Но ни злополучный мешок, ни торжественная обстановка, ни стены кельи, завешанные чуть ли не сплошь иконами, озаренными лампадами, ни кресло самого патриарха, живо напоминавшее о скором появлении владыки, не обратили на себя внимания Федора Никитича и его спутников.
Их поразило совсем иное явление.
Лишь только перешагнули они порог патриаршей горницы, из угла ее, гремя ручными и ножными кандалами, поднялась высокая фигура.
— Брат Александр! — вскрикнули в один голос Федор и Михаил Никитичи.
Брат Александр закован в цепях?!
Рыдание, страшное, исступленное мужское рыдание, каждая слеза которого камнем ложится на сердце плачущего, было им ответом.
— Видит Бог… Невинно! Подбросили коренья! Оклеветали облыжно! Погубили вороги! — пронесся по горнице отчаянный шепот…
За Александром поднялись с лавок и остальные Никитичи, болезненный Иван и Василий.

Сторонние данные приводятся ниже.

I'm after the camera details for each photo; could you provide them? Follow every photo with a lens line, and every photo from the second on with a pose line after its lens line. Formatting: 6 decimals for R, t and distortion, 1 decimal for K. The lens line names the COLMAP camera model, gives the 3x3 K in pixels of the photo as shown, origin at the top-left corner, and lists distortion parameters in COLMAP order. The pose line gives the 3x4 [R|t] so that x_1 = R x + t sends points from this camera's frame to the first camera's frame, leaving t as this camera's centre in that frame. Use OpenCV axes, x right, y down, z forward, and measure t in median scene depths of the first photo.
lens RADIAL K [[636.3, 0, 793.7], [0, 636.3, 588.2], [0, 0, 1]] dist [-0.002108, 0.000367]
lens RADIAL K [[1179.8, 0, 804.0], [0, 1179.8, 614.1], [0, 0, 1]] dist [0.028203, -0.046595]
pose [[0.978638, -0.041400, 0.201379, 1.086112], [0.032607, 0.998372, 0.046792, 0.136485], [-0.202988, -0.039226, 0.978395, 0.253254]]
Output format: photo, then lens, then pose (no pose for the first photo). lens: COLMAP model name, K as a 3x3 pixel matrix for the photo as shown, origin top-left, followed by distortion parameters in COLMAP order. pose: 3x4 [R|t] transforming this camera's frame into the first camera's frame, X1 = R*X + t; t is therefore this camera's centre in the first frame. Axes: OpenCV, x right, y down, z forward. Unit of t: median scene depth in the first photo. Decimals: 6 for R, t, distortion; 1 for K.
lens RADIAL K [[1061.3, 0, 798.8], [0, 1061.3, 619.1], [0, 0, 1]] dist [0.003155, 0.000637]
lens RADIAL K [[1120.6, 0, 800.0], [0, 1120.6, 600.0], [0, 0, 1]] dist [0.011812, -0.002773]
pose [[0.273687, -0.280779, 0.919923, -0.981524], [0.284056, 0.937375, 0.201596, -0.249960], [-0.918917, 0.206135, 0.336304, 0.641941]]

Братья обнялись молча, желая этими объятиями придать силу друг другу…
Пристава молча отвели глаза. Бояре Романовы никому, кроме хорошего, ничего не сделали. Их нельзя было не любить. Теперь постигшее их горе не могло не вызвать сочувствия.
Но вот снова распахнулась дверь.
Вошли Семен Годунов и Салтыков, которым было поручено следствие. Вошел дьяк из приказа. Чинно ступая, вошли два монастырских служки и стали по обе стороны внутренних дверей.
И вот эта дверь отворилась.
Тяжело опираясь на посох, в малом патриаршем наряде и в высоком клобуке, в рясе вишневого цвета с нашивками[6] и в мантии, поддерживаемый служками под руки, вышел из внутренних покоев патриарх Иов, предшествуемый своим патриаршим боярином. Драгоценный наперсный крест сверкал у него на груди. Ответив величавым наклонением головы на низкие поклоны присутствовавших и осенив всех широким крестом, при помощи служек опустился он в кресло, передав свой посох патриаршему боярину. Его маленькие, но зоркие глаза обежали комнату и остановились на лице Федора Никитича.